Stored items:
=======

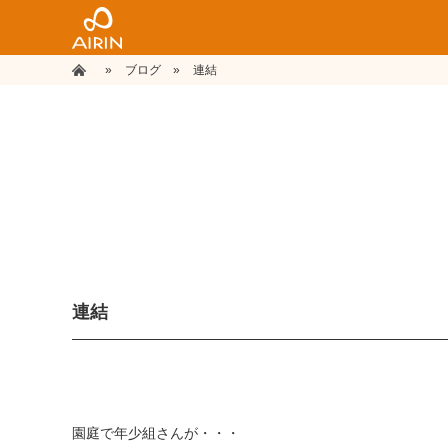
»
ホーム
ブログ
»
連結
連結
園庭で年少組さんが・・・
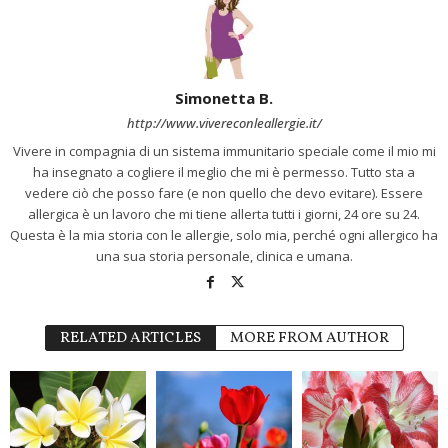
Simonetta B.
http://www.vivereconleallergie.it/
Vivere in compagnia di un sistema immunitario speciale come il mio mi
ha insegnato a cogliere il meglio che mi è permesso. Tutto sta a
vedere ciò che posso fare (e non quello che devo evitare). Essere
allergica è un lavoro che mi tiene allerta tutti i giorni, 24 ore su 24.
Questa è la mia storia con le allergie, solo mia, perché ogni allergico ha
una sua storia personale, clinica e umana.
RELATED ARTICLES
MORE FROM AUTHOR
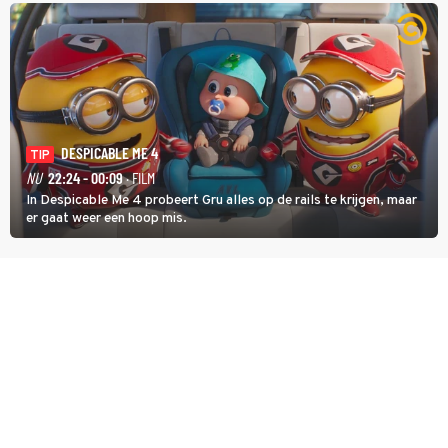
DESPICABLE ME 4
TIP
NU
22:24 - 00:09
· FILM
In Despicable Me 4 probeert Gru alles op de rails te krijgen, maar
er gaat weer een hoop mis.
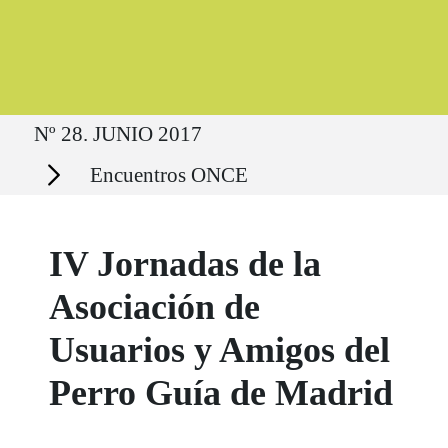
Ruta del sitio
Nº 28. JUNIO 2017
Secciones
Encuentros ONCE
IV Jornadas de la
Asociación de
Usuarios y Amigos del
Perro Guía de Madrid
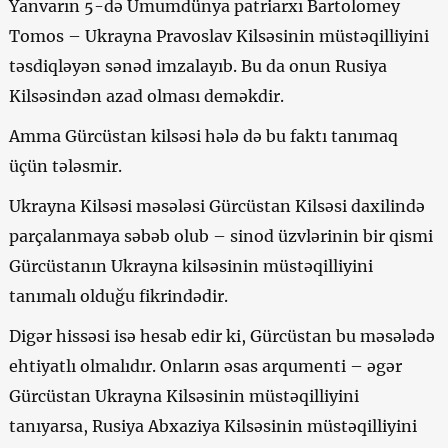
Yanvarın 5-də Ümumdünya patriarxı Bartolomey
Tomos – Ukrayna Pravoslav Kilsəsinin müstəqilliyini
təsdiqləyən sənəd imzalayıb. Bu da onun Rusiya
Kilsəsindən azad olması deməkdir.
Amma Gürcüstan kilsəsi hələ də bu faktı tanımaq
üçün tələsmir.
Ukrayna Kilsəsi məsələsi Gürcüstan Kilsəsi daxilində
parçalanmaya səbəb olub – sinod üzvlərinin bir qismi
Gürcüstanın Ukrayna kilsəsinin müstəqilliyini
tanımalı olduğu fikrindədir.
Digər hissəsi isə hesab edir ki, Gürcüstan bu məsələdə
ehtiyatlı olmalıdır. Onların əsas arqumenti – əgər
Gürcüstan Ukrayna Kilsəsinin müstəqilliyini
tanıyarsa, Rusiya Abxaziya Kilsəsinin müstəqilliyini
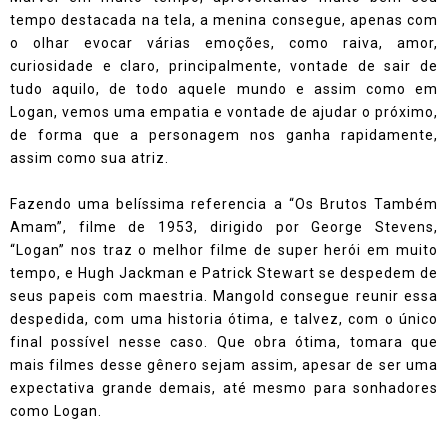
tempo destacada na tela, a menina consegue, apenas com
o olhar evocar várias emoções, como raiva, amor,
curiosidade e claro, principalmente, vontade de sair de
tudo aquilo, de todo aquele mundo e assim como em
Logan, vemos uma empatia e vontade de ajudar o próximo,
de forma que a personagem nos ganha rapidamente,
assim como sua atriz.
Fazendo uma belíssima referencia a “Os Brutos Também
Amam”, filme de 1953, dirigido por George Stevens,
“Logan” nos traz o melhor filme de super herói em muito
tempo, e Hugh Jackman e Patrick Stewart se despedem de
seus papeis com maestria. Mangold consegue reunir essa
despedida, com uma historia ótima, e talvez, com o único
final possível nesse caso. Que obra ótima, tomara que
mais filmes desse gênero sejam assim, apesar de ser uma
expectativa grande demais, até mesmo para sonhadores
como Logan.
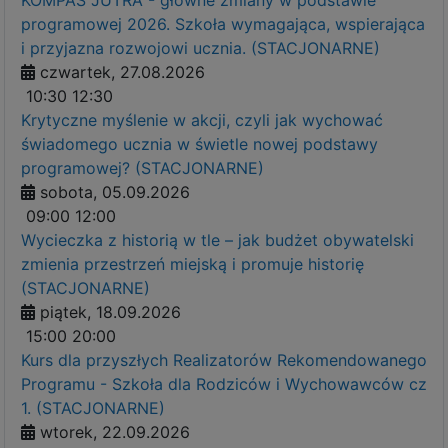
programowej 2026. Szkoła wymagająca, wspierająca
i przyjazna rozwojowi ucznia. (STACJONARNE)
czwartek, 27.08.2026
10:30
12:30
Krytyczne myślenie w akcji, czyli jak wychować
świadomego ucznia w świetle nowej podstawy
programowej? (STACJONARNE)
sobota, 05.09.2026
09:00
12:00
Wycieczka z historią w tle – jak budżet obywatelski
zmienia przestrzeń miejską i promuje historię
(STACJONARNE)
piątek, 18.09.2026
15:00
20:00
Kurs dla przyszłych Realizatorów Rekomendowanego
Programu - Szkoła dla Rodziców i Wychowawców cz
1. (STACJONARNE)
wtorek, 22.09.2026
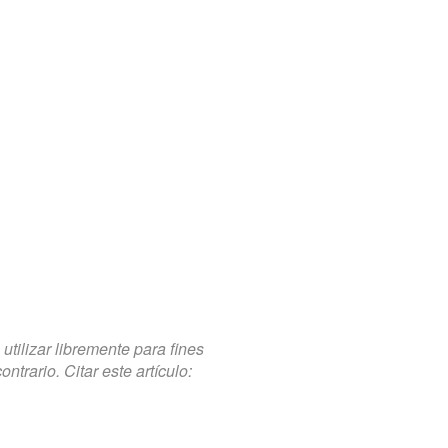
tilizar libremente para fines
trario. Citar este artículo:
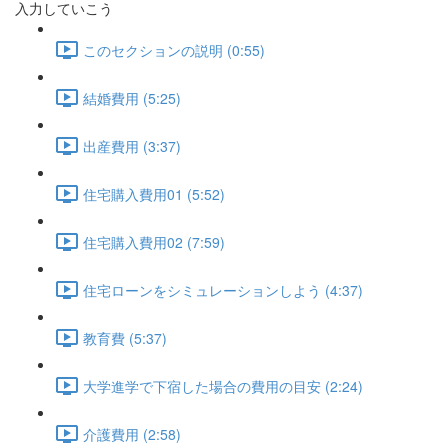
入力していこう
このセクションの説明 (0:55)
結婚費用 (5:25)
出産費用 (3:37)
住宅購入費用01 (5:52)
住宅購入費用02 (7:59)
住宅ローンをシミュレーションしよう (4:37)
教育費 (5:37)
大学進学で下宿した場合の費用の目安 (2:24)
介護費用 (2:58)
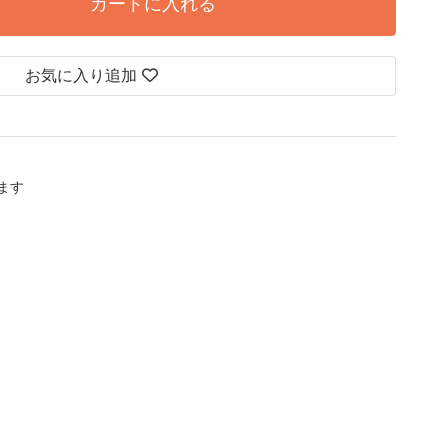
カートに入れる
お気に入り追加
します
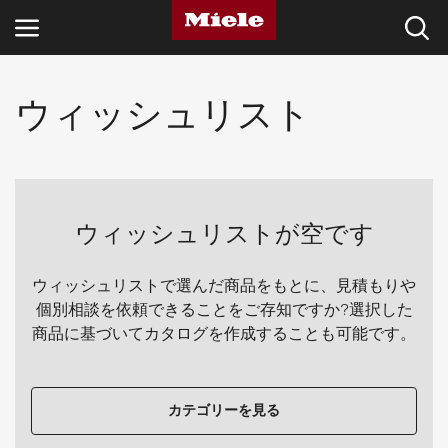
ウィッシュリスト
産業
知識ハブ
製品
ウィッシュリストが空です
サービス & サポート
ウィッシュリストで選んだ商品をもとに、見積もりや
家庭用
個別相談を依頼できることをご存知ですか?選択した
商品に基づいてカタログを作成することも可能です。
検索
カテゴリーを見る
ウィッシュリスト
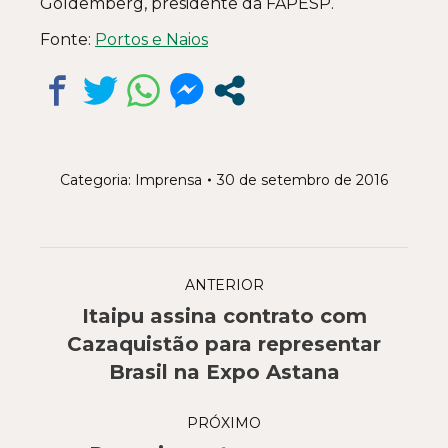
Goldemberg, presidente da FAPESP.
Fonte:
Portos e Naios
Categoria:
Imprensa
30 de setembro de 2016
Navegação
ANTERIOR
de
Itaipu assina contrato com
post:
Post
Cazaquistão para representar
anterior:
Brasil na Expo Astana
PRÓXIMO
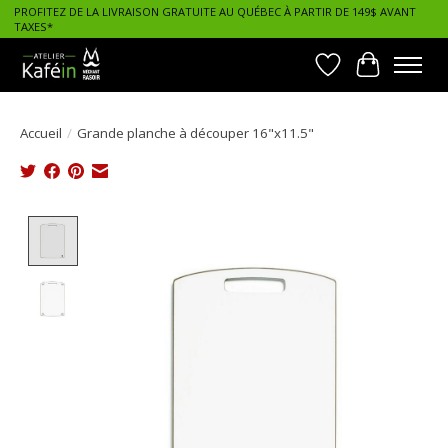
PROFITEZ DE LA LIVRAISON GRATUITE AU QUÉBEC À PARTIR DE 149$ AVANT
TAXES*
Liste de souhait
Panier
Accueil
/
Grande planche à découper 16"x11.5"
Product image slideshow Items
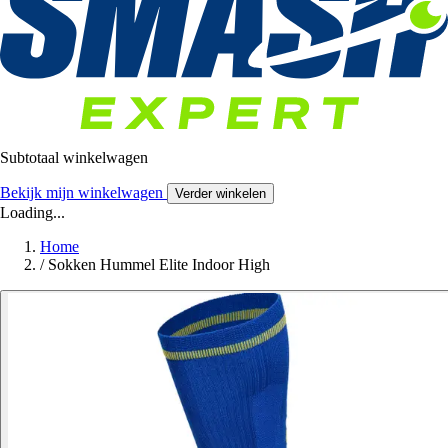
Subtotaal winkelwagen
Bekijk mijn winkelwagen
Verder winkelen
Loading...
Home
/
Sokken Hummel Elite Indoor High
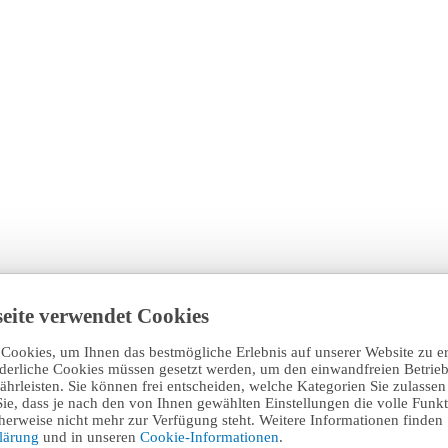
eite verwendet Cookies
Cookies, um Ihnen das bestmögliche Erlebnis auf unserer Website zu e
rderliche Cookies müssen gesetzt werden, um den einwandfreien Betrieb
hrleisten. Sie können frei entscheiden, welche Kategorien Sie zulasse
Sie, dass je nach den von Ihnen gewählten Einstellungen die volle Funkti
erweise nicht mehr zur Verfügung steht. Weitere Informationen finden 
klärung
und in unseren
Cookie-Informationen
.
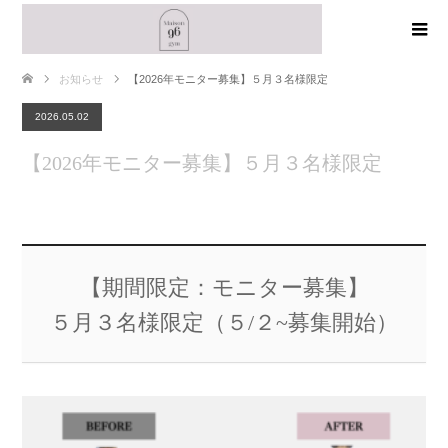
お知らせ
【2026年モニター募集】５月３名様限定
2026.05.02
【2026年モニター募集】５月３名様限定
【期間限定：モニター募集】
５月３名様限定（５/２~募集開始）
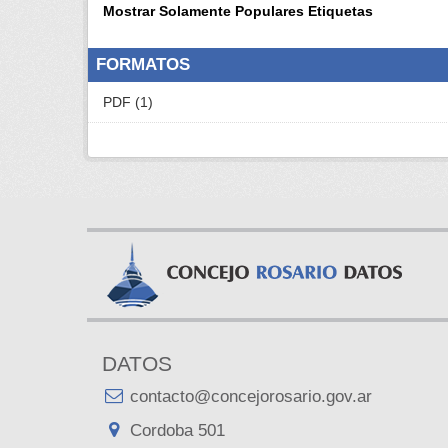
Mostrar Solamente Populares Etiquetas
FORMATOS
PDF (1)
DATOS
contacto@concejorosario.gov.ar
Cordoba 501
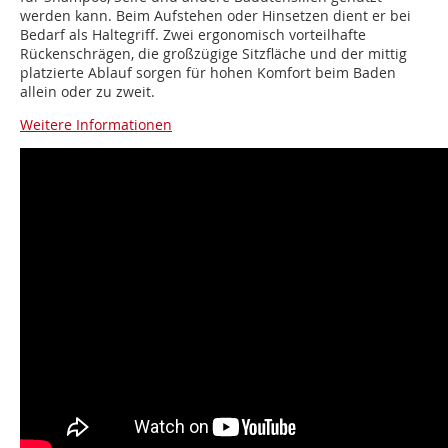
werden kann. Beim Aufstehen oder Hinsetzen dient er bei
Bedarf als Haltegriff. Zwei ergonomisch vorteilhafte
Rückenschrägen, die großzügige Sitzfläche und der mittig
platzierte Ablauf sorgen für hohen Komfort beim Baden
allein oder zu zweit.
Weitere Informationen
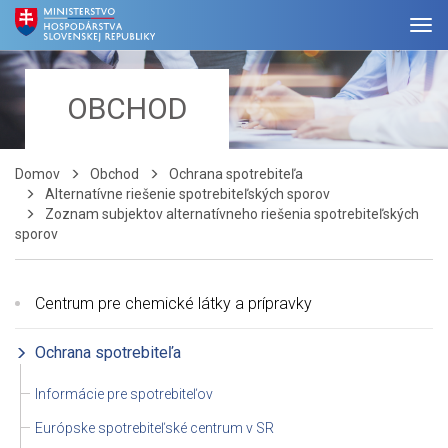
OBCHOD
Domov
Obchod
Ochrana spotrebiteľa
Alternatívne riešenie spotrebiteľských sporov
Zoznam subjektov alternatívneho riešenia spotrebiteľských
sporov
Centrum pre chemické látky a prípravky
Ochrana spotrebiteľa
Informácie pre spotrebiteľov
Európske spotrebiteľské centrum v SR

=======

**WORK TO BE COMPLETED:**
Your task is to reproduce exactly the lines running from the line that contains "Cookies, um Ihnen" to the end of the records, pictures excluded.

**SOLVED PROBLEM:**
Cookies, um Ihnen das bestmögliche Erlebnis auf unserer Website zu e
rderliche Cookies müssen gesetzt werden, um den einwandfreien Betrieb
hrleisten. Sie können frei entscheiden, welche Kategorien Sie zulasse
Sie, dass je nach den von Ihnen gewählten Einstellungen die volle Funkti
erweise nicht mehr zur Verfügung steht. Weitere Informationen finden 
klärung
und in unseren
Cookie-Informationen
.
お知らせ
【2026年モニター募集】５月３名様限定
2026.05.02
【2026年モニター募集】５月３名様限定
【期間限定：モニター募集】
５月３名様限定（５/２~募集開始）
Mostrar Solamente Populares Etiquetas
FORMATOS
PDF (1)
DATOS
contacto@concejorosario.gov.ar
Cordoba 501
werden kann. Beim Aufstehen oder Hinsetzen dient er bei
Bedarf als Haltegriff. Zwei ergonomisch vorteilhafte
Rückenschrägen, die großzügige Sitzfläche und der mittig
platzierte Ablauf sorgen für hohen Komfort beim Baden
allein oder zu zweit.
Weitere Informationen
OBCHOD
Domov
Obchod
Ochrana spotrebiteľa
Alternatívne riešenie spotrebiteľských sporov
Zoznam subjektov alternatívneho riešenia spotrebiteľských
sporov
Centrum pre chemické látky a prípravky
Ochrana spotrebiteľa
Informácie pre spotrebiteľov
Európske spotrebiteľské centrum v SR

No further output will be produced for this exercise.